**Work instructions:** Write the data below out exactly as it stands. Do not include the pictures.

-------- Records provided --------

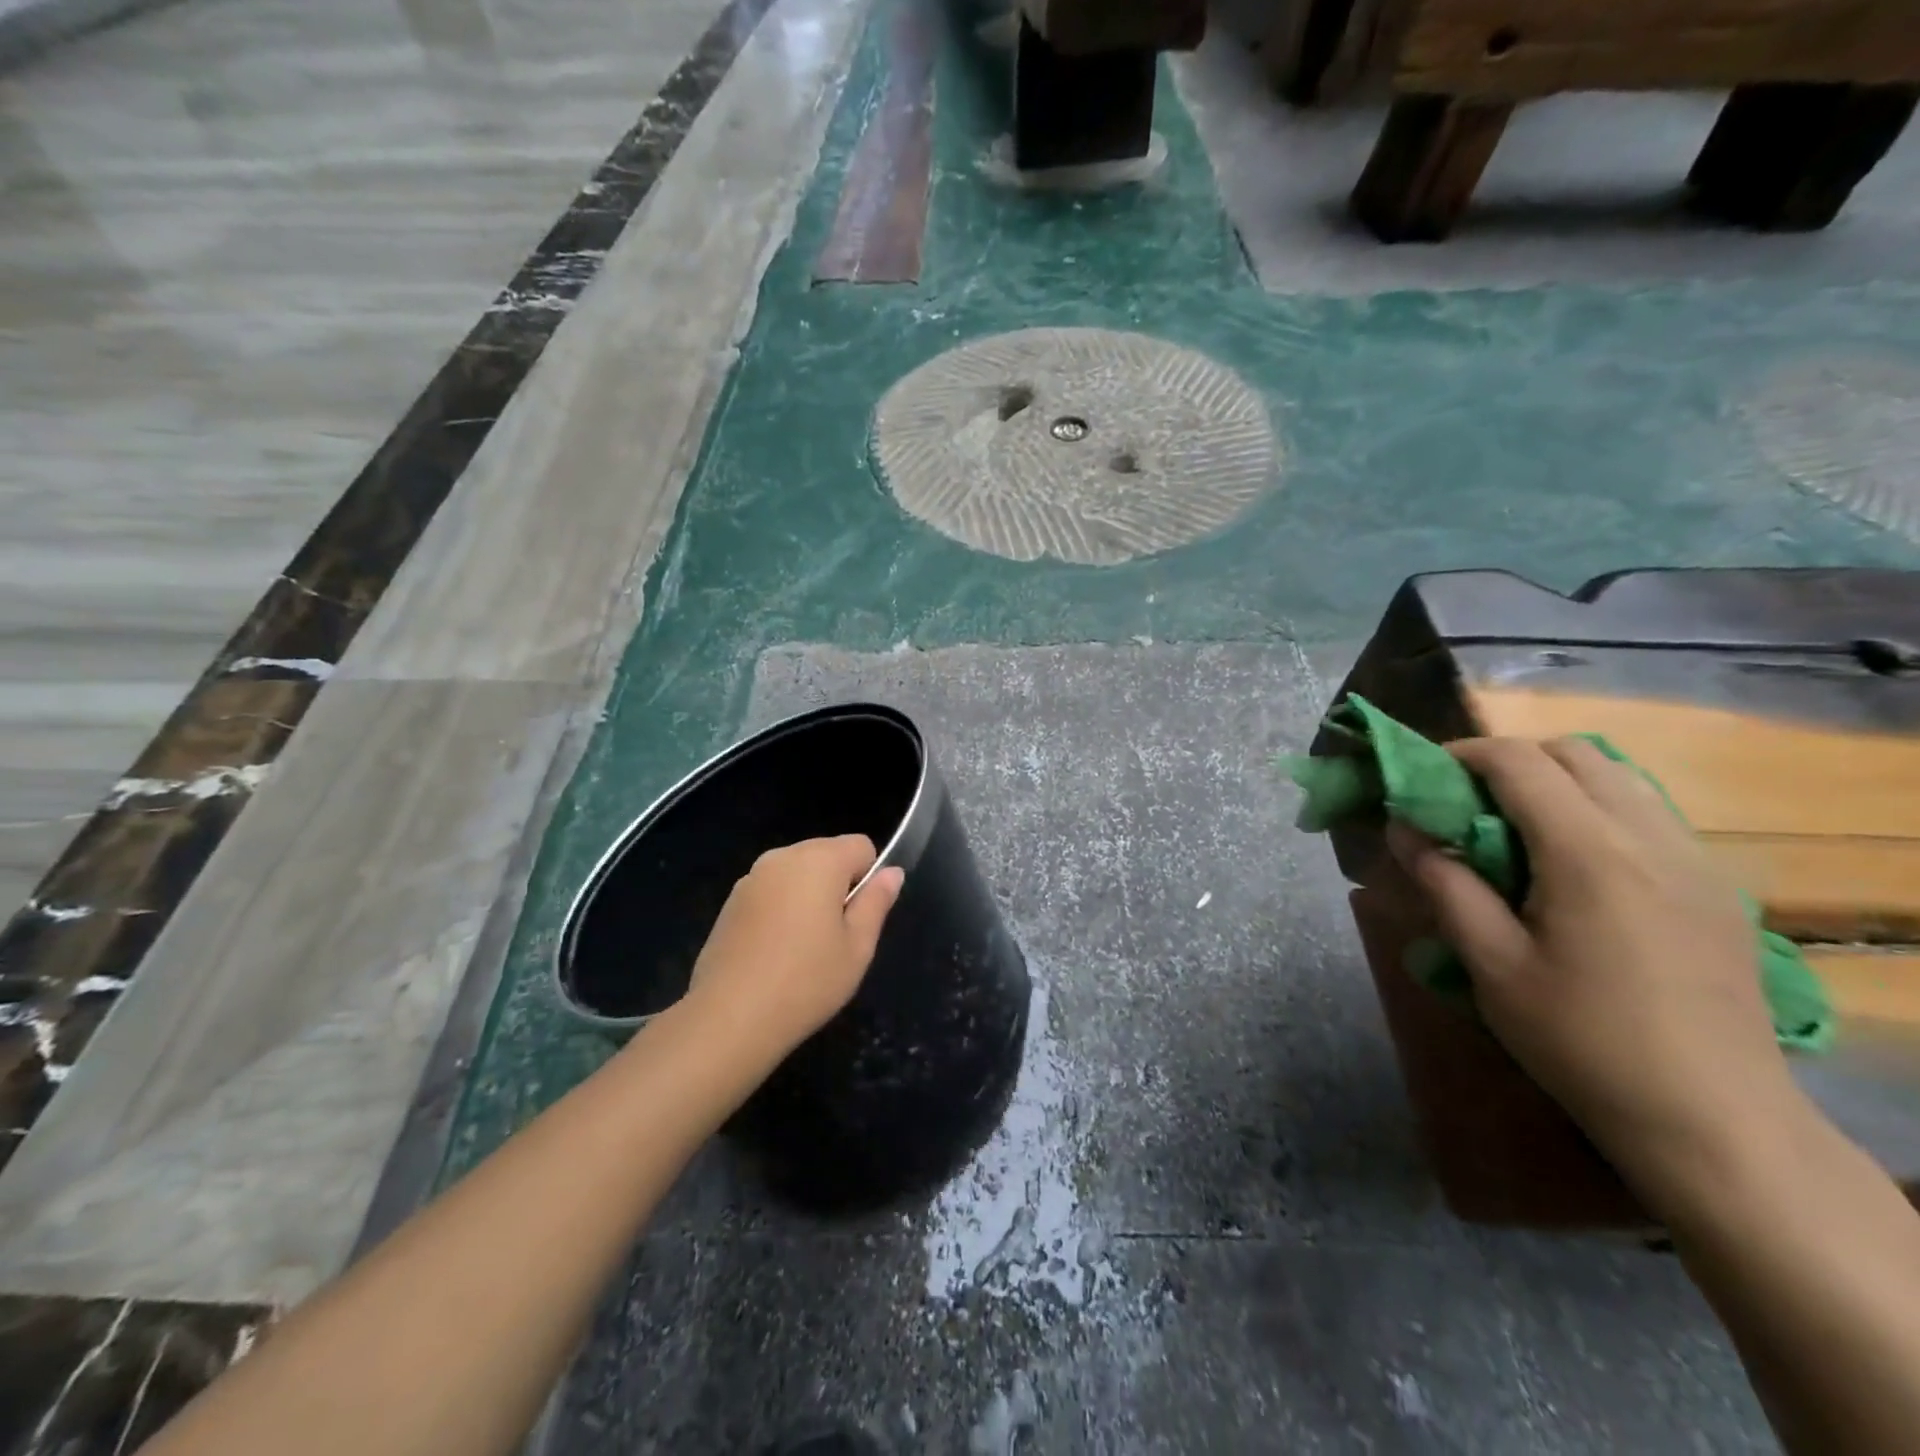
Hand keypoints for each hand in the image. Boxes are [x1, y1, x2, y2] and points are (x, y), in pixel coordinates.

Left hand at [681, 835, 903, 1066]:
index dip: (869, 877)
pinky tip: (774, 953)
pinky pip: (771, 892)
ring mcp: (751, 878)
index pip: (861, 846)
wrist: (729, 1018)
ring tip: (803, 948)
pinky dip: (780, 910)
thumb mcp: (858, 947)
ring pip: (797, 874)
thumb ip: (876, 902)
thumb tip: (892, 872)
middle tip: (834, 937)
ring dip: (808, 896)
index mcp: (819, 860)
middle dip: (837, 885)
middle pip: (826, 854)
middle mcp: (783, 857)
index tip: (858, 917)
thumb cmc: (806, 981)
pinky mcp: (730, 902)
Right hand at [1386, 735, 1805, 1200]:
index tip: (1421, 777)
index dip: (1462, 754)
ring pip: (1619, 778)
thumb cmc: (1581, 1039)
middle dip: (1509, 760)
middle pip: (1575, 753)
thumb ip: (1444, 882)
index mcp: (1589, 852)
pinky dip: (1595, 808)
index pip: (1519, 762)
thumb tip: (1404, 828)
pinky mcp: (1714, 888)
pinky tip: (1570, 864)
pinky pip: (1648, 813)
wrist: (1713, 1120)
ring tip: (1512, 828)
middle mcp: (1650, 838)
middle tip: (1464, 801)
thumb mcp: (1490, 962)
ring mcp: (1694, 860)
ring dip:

--------

**Response area:**
Hand keypoints for each hand in the image. Boxes are [x1, y1, x2, y2] and points are (x, y), in pixel coordinates.

Left hand at [681, 835, 903, 1066]:
index dip: (869, 877)
pinky tip: (774, 953)
pinky pip: (771, 892)
ring mcp: (751, 878)
index pip: (861, 846)
wrist: (729, 1018)
ring tip: (803, 948)
pinky dip: (780, 910)
thumb mcp: (858, 947)
ring pip: (797, 874)
thumb ip: (876, 902)
thumb tip: (892, 872)
middle tip: (834, 937)
ring dip: (808, 896)
index mcp: (819, 860)
middle dip: (837, 885)
middle pip: (826, 854)
middle mcp: (783, 857)
index tip: (858, 917)
thumb cmc: (806, 981)
pinky mcp: (730, 902)
Right hand at [1386, 735, 1805, 1200]:
index tip: (1421, 777)
index dip: (1462, 754)
ring pip: (1619, 778)
thumb cmc: (1581, 1039)
middle dip: (1509, 760)
middle pip: (1575, 753)
thumb ip: (1444, 882)
index mcp: (1589, 852)
pinky dip: (1595, 808)
index pip: (1519, 762)
thumb tip: (1404, 828)
pinky mcp: (1714, 888)
pinky tip: (1570, 864)
pinky pip: (1648, 813)
wrist: (1713, 1120)
ring tip: (1512, 828)
middle mcp: (1650, 838)
middle tip: (1464, 801)
thumb mcp: (1490, 962)
ring mcp: (1694, 860)
ring dip:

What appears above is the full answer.